There's some spots on it. I've tried to work them out with gentle soaps over the years. Just tried to loosen some of them with Oxy-clean. The dirty spots have shadows.

I wear this most cold weather weekends around the house. It's my "go-to" mobile blanket. Every time I wear it, I think of the love she poured into it. It feels like she's holding me. It smells of my perfume. But I imagine there's a lingering scent of her hands tightly woven into every stitch.

She also knitted sweaters for her seven grandchildren. When she made the sweaters for my kids, they were toddlers. She's knitted other Aran pattern projects - but she's not going to knit me another one.

Here's a bit of info about Aran knitting from a reliable source:

From the beginning, the Irish sweater has been intimately linked to clans and their identities. Aran women shared their knitting patterns and skills and passed them from one generation to the next. An official register of these historic patterns has been compiled, and can be seen in the Aran Sweater Museum on the Aran Islands.

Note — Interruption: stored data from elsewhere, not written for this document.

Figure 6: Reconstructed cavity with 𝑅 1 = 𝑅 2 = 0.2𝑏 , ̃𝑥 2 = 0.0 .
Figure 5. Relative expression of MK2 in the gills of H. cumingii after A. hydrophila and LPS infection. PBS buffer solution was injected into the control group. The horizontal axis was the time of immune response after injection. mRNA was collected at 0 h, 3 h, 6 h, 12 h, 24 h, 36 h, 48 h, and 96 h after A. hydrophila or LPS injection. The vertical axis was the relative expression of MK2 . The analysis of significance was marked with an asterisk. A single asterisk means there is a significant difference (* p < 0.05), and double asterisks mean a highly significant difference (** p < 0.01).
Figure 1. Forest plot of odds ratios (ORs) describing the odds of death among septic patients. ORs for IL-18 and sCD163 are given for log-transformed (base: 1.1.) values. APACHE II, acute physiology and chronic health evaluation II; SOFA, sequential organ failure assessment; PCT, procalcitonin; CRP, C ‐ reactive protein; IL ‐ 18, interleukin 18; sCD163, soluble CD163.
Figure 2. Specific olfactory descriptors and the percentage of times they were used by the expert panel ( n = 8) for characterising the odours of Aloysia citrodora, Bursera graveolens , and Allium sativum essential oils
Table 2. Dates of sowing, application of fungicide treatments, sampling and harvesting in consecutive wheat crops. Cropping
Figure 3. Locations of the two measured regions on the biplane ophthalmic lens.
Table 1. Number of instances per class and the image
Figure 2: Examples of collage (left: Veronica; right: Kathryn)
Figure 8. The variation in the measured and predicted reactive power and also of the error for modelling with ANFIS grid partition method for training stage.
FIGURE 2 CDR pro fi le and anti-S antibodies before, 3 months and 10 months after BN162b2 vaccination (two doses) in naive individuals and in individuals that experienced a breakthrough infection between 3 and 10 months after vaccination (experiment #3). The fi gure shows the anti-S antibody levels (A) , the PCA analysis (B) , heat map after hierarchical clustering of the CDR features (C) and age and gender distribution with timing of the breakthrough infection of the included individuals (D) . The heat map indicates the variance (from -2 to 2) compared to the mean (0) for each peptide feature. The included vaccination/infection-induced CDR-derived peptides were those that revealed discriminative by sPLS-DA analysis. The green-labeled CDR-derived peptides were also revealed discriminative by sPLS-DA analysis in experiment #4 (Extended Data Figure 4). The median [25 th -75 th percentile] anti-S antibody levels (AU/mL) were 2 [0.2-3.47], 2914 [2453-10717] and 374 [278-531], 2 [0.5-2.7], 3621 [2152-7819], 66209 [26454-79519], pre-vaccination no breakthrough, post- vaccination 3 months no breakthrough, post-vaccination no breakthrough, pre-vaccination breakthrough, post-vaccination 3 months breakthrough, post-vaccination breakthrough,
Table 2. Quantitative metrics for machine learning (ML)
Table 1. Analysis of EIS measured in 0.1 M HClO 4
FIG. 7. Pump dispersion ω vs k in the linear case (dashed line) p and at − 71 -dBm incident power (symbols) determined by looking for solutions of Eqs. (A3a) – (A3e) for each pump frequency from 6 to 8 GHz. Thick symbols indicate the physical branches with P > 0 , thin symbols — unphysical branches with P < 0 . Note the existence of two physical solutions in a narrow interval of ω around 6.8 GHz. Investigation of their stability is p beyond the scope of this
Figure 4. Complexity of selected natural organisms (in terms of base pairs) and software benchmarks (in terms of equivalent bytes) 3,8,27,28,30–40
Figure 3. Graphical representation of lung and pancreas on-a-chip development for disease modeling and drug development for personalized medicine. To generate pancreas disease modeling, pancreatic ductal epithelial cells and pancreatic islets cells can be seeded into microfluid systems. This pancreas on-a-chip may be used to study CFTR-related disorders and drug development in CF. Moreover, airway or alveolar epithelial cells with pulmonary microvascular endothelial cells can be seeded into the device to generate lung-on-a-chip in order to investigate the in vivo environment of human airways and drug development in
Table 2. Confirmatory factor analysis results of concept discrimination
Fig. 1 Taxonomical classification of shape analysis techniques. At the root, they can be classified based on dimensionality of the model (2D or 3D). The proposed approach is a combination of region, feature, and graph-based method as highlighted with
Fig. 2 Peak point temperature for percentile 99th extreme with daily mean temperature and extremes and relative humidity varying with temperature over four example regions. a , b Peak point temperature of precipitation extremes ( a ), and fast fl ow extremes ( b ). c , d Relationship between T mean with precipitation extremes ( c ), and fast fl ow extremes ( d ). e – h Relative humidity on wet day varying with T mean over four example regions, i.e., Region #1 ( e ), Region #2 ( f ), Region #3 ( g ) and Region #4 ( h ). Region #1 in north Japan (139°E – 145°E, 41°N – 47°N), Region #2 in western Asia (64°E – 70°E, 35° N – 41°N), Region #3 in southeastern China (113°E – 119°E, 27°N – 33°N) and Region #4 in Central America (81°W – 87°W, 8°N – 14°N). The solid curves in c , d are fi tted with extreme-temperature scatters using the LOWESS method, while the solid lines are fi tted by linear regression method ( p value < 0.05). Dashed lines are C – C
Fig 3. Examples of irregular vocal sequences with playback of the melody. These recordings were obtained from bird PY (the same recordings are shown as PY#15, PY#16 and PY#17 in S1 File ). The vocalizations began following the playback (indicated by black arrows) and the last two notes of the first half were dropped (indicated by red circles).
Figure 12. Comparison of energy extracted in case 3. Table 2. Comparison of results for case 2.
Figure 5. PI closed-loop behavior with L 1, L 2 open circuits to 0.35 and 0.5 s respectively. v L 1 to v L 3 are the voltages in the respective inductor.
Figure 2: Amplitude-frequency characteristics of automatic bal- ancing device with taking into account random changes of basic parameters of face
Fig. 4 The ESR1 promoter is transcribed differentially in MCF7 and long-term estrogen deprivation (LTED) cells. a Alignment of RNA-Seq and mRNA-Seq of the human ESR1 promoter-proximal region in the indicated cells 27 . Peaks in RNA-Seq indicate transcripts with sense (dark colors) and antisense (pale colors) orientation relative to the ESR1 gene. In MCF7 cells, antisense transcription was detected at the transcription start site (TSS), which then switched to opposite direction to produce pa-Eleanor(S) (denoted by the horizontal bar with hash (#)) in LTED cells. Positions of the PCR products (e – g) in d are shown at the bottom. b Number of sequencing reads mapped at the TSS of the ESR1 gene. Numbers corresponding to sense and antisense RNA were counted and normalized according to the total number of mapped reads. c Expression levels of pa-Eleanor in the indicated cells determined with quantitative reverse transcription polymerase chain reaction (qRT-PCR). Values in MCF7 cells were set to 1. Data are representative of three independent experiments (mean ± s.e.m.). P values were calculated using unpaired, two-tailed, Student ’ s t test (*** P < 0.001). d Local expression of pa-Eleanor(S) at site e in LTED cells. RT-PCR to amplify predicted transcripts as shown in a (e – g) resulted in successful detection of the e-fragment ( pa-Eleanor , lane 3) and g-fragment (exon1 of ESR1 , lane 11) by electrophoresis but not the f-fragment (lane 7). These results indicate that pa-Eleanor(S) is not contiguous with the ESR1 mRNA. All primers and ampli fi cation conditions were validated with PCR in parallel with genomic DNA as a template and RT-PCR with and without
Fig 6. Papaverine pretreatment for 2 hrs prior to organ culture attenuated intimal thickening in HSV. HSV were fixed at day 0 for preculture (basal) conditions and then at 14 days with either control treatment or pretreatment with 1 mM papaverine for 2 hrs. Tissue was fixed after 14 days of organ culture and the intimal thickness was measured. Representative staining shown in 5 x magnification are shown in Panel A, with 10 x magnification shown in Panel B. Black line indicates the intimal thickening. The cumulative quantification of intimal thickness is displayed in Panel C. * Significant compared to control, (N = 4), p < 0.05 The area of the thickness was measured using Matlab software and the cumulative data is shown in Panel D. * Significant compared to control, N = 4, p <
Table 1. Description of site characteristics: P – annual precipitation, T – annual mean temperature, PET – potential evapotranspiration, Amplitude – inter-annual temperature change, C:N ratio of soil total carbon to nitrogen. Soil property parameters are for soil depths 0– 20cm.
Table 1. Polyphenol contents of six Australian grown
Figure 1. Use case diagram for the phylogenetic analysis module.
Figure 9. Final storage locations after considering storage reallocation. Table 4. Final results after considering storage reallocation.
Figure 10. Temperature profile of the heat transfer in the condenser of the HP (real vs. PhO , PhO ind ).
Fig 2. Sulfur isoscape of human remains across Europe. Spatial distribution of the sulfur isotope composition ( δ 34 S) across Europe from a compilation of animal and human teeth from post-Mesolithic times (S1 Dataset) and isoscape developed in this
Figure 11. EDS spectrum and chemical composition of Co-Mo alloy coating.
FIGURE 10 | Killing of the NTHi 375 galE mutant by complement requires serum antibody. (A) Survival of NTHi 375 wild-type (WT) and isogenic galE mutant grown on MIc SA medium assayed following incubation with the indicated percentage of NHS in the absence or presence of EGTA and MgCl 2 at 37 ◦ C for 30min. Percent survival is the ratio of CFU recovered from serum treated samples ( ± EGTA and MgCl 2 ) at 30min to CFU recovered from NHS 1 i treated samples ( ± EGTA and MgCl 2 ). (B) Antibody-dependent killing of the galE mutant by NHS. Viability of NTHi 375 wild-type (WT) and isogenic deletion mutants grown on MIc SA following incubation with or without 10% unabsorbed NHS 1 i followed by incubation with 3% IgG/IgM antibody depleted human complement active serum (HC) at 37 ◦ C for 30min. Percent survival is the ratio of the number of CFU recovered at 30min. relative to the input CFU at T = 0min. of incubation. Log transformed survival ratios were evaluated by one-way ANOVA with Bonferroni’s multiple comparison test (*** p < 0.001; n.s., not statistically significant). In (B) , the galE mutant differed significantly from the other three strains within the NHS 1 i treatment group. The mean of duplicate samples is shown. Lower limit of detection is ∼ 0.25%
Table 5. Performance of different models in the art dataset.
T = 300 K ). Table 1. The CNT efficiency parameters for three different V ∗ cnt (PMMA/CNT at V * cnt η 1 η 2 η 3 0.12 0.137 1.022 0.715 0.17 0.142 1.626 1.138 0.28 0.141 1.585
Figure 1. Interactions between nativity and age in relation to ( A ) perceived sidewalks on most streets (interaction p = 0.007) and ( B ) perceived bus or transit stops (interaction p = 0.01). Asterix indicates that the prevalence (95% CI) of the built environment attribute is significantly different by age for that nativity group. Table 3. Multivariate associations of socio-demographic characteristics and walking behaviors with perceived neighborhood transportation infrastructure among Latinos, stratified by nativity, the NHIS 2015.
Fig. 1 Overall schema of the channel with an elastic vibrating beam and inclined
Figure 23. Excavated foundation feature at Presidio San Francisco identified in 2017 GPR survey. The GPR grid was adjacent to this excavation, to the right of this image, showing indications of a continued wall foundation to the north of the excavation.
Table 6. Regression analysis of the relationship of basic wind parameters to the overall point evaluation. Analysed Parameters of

Aran knitting is an Irish tradition that may soon be lost if the next generation doesn't learn how to make them. I suspect the reason why she is passive-aggressively not knitting me another - no matter how much I beg her to do it - is her way of encouraging me to learn how to knit. Last year, I signed up with my daughter to learn Aran knitting from a woman who is a member of the Ladies auxiliary of the Allentown Hibernians. Her name is Kathy. She fell in love with Lady B; who has some pretty good finger dexterity and ability to make even stitches. I, on the other hand, was a hopeless case. I kept losing stitches every time I had to answer a text or a tweet on my mobile devices. I know there's places in the Lehigh Valley where I can learn - I just have to make the time to do it.

Until then, I will wear this sweater over a few layers tomorrow for the Bethlehem parade. It looks to be a chilly day. I'll wear my Aran knit sweater to balance the kilt - which no self-respecting Irish person should wear. But when you're a board member for the Celtic Cultural Alliance; you wear the costume.

If you see the dirty spots, know they came from years of studying, practicing, reed making, vacuuming, dusting, baking, cooking, feedings, diaper changes, sick day cuddles and lots of family movie nights.

I wear this one-of-a-kind sweater with the greatest admiration and affection for the woman who made it.